[YOUR GOAL] Determine how many lines in the data below contain "CROSS" and write only that number.

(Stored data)
━━━━━━

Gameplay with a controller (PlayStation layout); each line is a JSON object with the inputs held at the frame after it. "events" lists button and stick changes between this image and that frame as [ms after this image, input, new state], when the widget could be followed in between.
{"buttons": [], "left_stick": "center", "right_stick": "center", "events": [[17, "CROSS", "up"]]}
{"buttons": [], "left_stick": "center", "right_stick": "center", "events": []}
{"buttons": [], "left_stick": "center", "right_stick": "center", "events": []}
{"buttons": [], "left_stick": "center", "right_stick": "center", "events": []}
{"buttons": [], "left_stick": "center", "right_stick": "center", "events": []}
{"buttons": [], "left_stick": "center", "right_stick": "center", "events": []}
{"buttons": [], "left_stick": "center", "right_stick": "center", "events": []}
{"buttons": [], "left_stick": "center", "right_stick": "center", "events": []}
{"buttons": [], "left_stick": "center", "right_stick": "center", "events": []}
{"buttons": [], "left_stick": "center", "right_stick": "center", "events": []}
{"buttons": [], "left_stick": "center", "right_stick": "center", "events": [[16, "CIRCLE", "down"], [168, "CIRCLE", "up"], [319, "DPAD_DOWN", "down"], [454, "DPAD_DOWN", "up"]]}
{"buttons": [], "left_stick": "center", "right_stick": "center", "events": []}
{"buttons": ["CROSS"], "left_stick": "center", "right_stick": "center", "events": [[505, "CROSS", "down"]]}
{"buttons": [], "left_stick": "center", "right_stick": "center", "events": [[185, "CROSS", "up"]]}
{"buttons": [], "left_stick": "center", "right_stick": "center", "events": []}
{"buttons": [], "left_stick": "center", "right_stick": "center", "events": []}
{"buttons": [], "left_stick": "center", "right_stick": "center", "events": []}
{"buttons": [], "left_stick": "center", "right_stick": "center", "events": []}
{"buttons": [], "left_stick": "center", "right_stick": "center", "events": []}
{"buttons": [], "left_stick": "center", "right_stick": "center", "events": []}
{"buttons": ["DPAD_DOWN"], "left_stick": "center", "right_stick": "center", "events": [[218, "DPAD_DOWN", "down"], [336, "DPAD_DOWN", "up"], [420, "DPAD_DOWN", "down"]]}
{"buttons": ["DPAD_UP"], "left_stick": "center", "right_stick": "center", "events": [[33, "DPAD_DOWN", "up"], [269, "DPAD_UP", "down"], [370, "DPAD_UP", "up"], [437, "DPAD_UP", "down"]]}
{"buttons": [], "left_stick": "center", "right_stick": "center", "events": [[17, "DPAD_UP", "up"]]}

━━━━━━

[SOLUTION TO THE PROBLEM] 3